■ Work to complete
a: Please condense the paragraph in the Alfred Buckland biography that begins "Buckland was born in Newton Abbot" into a shorter version that keeps its main facts.
b: Revise the Alfred Buckland biography starting with "Alfred Buckland (17" and going on through "to Thomas Hocken.", changing "auctioneer" to "merchant".

■ Reading passage
-- Opening Marker --

Alfred Buckland (17 December 1825 – 12 June 1903) was a New Zealand landowner, auctioneer, farmer, pastoralist and businessman. His house, Highwic, is registered by Heritage New Zealand as a Category I structure, with registration number 18.

Family
Buckland was born in Newton Abbot, Devonshire, England on 17 December 1825. His mother was Elizabeth (née Mortimore) and his father was the broker John Buckland. William Buckland was an elder brother who had arrived in Auckland in 1841 via Adelaide. Frank Buckland and John Buckland were his nephews. Their sister (his niece), the artist Bessie Hocken, was married to Thomas Hocken.

Arrival in New Zealand 
According to his obituary, Buckland was a farmer before leaving England in August 1850. Alfred and his wife Eliza arrived in New Zealand on the Sir Edward Paget in December 1850. In 1867, Buckland married Matilda Frodshan, shortly after the death of Eliza.

-- Closing Marker --

■ Records
-- Opening Marker --

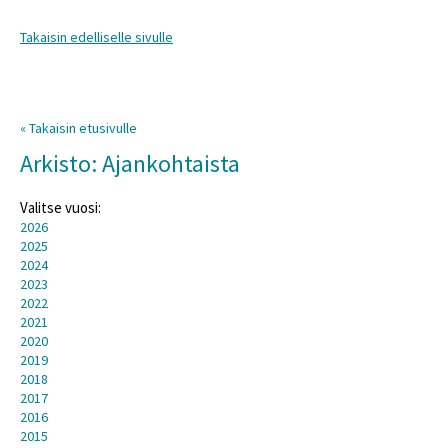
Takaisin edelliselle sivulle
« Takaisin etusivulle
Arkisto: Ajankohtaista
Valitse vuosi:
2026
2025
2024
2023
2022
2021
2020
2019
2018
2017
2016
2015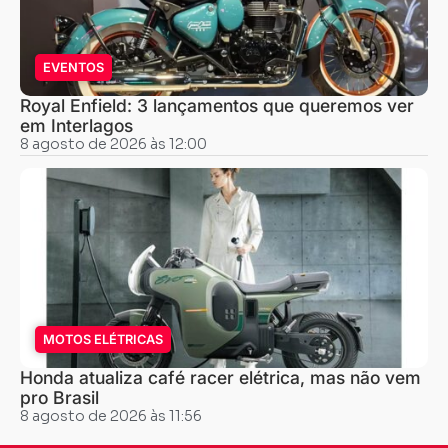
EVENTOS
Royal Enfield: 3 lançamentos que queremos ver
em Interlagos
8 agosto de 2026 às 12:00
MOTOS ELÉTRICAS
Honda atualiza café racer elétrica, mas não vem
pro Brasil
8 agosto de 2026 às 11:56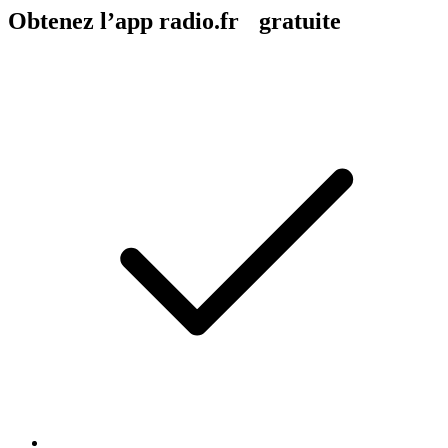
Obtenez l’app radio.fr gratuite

-- Closing Marker --

■ Answers to the exercises
a: Buckland was born on 17 December 1825 in Newton Abbot, Devonshire, England, to Elizabeth (née Mortimore) and the broker John Buckland. His elder brother William had reached Auckland via Adelaide in 1841. Frank and John Buckland were his nephews. Their sister, the artist Bessie Hocken, married Thomas Hocken.

b:
Alfred Buckland (17 December 1825 – 12 June 1903) was a New Zealand landowner, merchant, farmer, pastoralist and businessman. His house, Highwic, is registered by Heritage New Zealand as a Category I structure, with registration number 18.

Family
Buckland was born in Newton Abbot, Devonshire, England on 17 December 1825. His mother was Elizabeth (née Mortimore) and his father was the broker John Buckland. William Buckland was an elder brother who had arrived in Auckland in 1841 via Adelaide. Frank Buckland and John Buckland were his nephews. Their sister (his niece), the artist Bessie Hocken, was married to Thomas Hocken.